มีนาคม 12, 2564 | The king and land reform

On 22nd November 1975, His Majesty the King graciously granted M.R. Kuekrit Pramoj, the Prime Minister and his entourage, comprising Minister of Agriculture and Cooperatives, the Secretary-General and Deputy Secretary General of Agricultural Land Reform Office (ALRO) to have an audience of His Majesty. They informed the King about the land reform concepts and methods of implementation. His Majesty kindly provided comments and advices regarding the land reform, through which he learned from his own experiences upon the implementation of several royal distribution and development projects as follows:

  1. Initial land distribution for farmers should be in line with the previous land holding size as mush as possible, regardless of begin a landowner or a tenant. Nevertheless, this concept should be in line with the Agricultural Land Reform Act B.E. 2518 (1975), in which the size of land may be reduced according to the geographical condition of such localities,
  2. Establishment of communities and houses should follow the need of farmers, and in line with their existing conditions as much as possible. Communities should be arranged in clusters for safety reason. These would make the investment on public utilities such as clean water, electricity, etc. cheaper,
  3. Group organization at the village level should be arranged in the system and formulated to be co-operatives in the land reform areas. These should be linked to large cities, so that the cooperatives could actually run business nationwide for the members’ benefit,
  4. After development the system of irrigation, transportation, and public utilities has been developed, the co-operatives should take over the implementations and maintenance. Meanwhile, government officials shall gradually withdraw whenever the co-operative is efficient enough to do the job,
  5. At the early stage, there should be a competent and devoted officials stationing there in order to provide an advices to farmers closely. At the same time, high-rank officials from the central authority should routinely visit the local officials to provide and support them,
  6. Allocation of farmland should take consideration on increasing of local population in the future. Establishment of community forest could therefore provide the reserve land for future use,
  7. Land reform in each locality should be quickened in such a short period of 2-3 years, so that farmers could be able to see the output without delay,
  8. As for the compensation of the land granted by H.M. the King, the government presented His Majesty the amount of compensated fund for the King’s Property, following the law. Nevertheless, His Majesty returned the fund to the land reform co-operatives, to be utilized as a revolving fund for implementation. In such case, he would appoint an advisory committee for funding management.

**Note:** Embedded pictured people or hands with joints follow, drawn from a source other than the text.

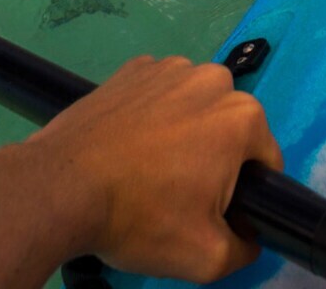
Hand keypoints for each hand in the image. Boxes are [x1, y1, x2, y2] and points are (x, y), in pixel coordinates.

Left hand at [20, 55, 282, 282]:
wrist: (60, 188)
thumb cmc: (142, 218)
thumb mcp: (208, 257)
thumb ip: (246, 248)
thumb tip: (248, 236)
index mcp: (242, 116)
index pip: (265, 162)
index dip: (246, 194)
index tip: (212, 213)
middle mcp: (212, 79)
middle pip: (229, 129)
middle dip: (214, 159)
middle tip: (177, 195)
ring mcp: (167, 67)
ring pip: (193, 108)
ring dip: (183, 132)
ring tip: (146, 170)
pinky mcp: (129, 69)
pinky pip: (156, 95)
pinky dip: (150, 116)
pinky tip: (126, 146)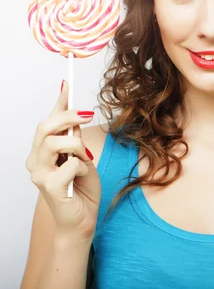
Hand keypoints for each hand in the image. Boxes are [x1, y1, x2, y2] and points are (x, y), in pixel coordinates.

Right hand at [25, 81, 101, 241]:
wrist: (82, 219)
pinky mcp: (50, 187)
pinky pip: (70, 165)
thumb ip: (77, 139)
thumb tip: (78, 113)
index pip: (48, 122)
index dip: (59, 102)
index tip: (67, 84)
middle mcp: (36, 161)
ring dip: (77, 146)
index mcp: (42, 152)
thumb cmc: (81, 189)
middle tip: (88, 114)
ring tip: (86, 158)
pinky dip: (82, 167)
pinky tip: (82, 177)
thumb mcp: (83, 157)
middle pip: (46, 127)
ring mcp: (39, 175)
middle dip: (68, 116)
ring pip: (54, 143)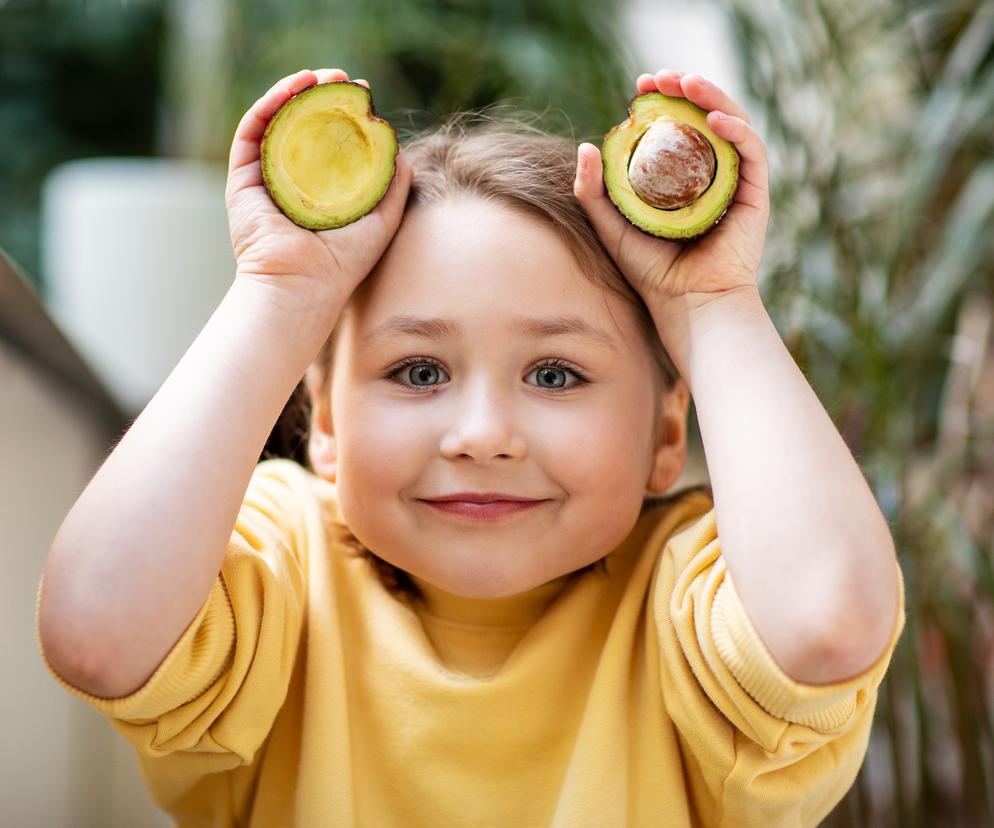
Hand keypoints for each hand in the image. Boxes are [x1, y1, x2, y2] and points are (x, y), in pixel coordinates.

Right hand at [225, 68, 411, 307]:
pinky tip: (291, 89)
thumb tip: (400, 150)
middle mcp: (290, 180)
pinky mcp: (242, 179)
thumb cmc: (343, 264)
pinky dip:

  9. H.M. the King wishes tenants in his property to earn their living on the farmland as long as they and their descendants could still cultivate, but no rights of ownerships.

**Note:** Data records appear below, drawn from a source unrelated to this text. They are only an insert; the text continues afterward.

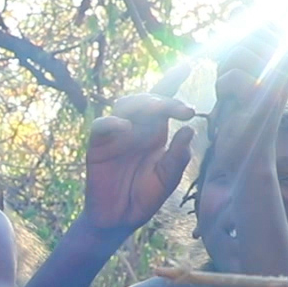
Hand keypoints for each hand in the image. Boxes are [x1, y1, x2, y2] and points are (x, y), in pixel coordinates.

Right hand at [75, 93, 196, 232]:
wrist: (117, 220)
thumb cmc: (143, 198)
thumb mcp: (167, 180)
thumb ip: (178, 157)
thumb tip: (189, 130)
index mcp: (156, 133)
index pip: (165, 101)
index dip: (173, 80)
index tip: (190, 65)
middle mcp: (137, 129)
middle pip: (148, 100)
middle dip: (166, 100)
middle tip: (184, 110)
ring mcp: (116, 136)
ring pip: (125, 106)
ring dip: (143, 104)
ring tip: (159, 111)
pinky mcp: (98, 146)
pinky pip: (102, 126)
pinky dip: (113, 123)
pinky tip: (126, 128)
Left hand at [203, 30, 287, 181]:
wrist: (243, 153)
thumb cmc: (240, 111)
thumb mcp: (244, 71)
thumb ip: (251, 45)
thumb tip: (250, 14)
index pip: (263, 26)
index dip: (240, 44)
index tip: (239, 69)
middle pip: (247, 39)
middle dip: (229, 60)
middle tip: (233, 84)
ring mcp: (280, 80)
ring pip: (239, 54)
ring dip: (224, 75)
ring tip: (232, 94)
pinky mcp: (266, 97)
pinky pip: (231, 76)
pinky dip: (223, 90)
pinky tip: (232, 104)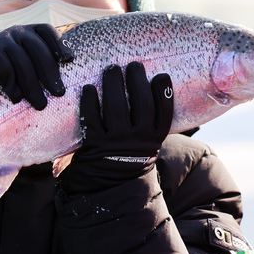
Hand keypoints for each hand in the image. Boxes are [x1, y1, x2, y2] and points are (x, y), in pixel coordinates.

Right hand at [0, 24, 73, 109]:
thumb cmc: (10, 60)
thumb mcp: (26, 53)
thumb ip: (42, 58)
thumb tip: (67, 80)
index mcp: (30, 30)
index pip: (47, 31)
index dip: (60, 44)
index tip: (69, 60)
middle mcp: (18, 31)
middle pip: (38, 51)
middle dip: (50, 74)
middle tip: (59, 93)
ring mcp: (2, 39)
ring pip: (22, 63)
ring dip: (32, 86)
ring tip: (40, 104)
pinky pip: (4, 69)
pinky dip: (11, 85)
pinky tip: (16, 98)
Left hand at [59, 61, 172, 193]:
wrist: (107, 187)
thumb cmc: (127, 157)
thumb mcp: (145, 145)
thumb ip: (148, 124)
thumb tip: (150, 87)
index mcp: (153, 140)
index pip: (164, 113)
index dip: (164, 93)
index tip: (161, 76)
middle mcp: (138, 141)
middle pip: (141, 104)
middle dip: (137, 81)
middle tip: (133, 65)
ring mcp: (116, 143)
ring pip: (116, 107)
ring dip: (113, 84)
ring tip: (112, 69)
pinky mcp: (95, 145)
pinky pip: (92, 118)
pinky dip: (90, 101)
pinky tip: (89, 87)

           Such Royal Policy clearly implies his need to protect agricultural land, so that the land would be the property of farmers’ descendants permanently, but no rights of ownerships. Arrangements for land utilization and development would be in harmony with existing conditions, to enable the preservation of natural resources and environment, including promotion for group and co-operative organization, so that its members would be widely benefited.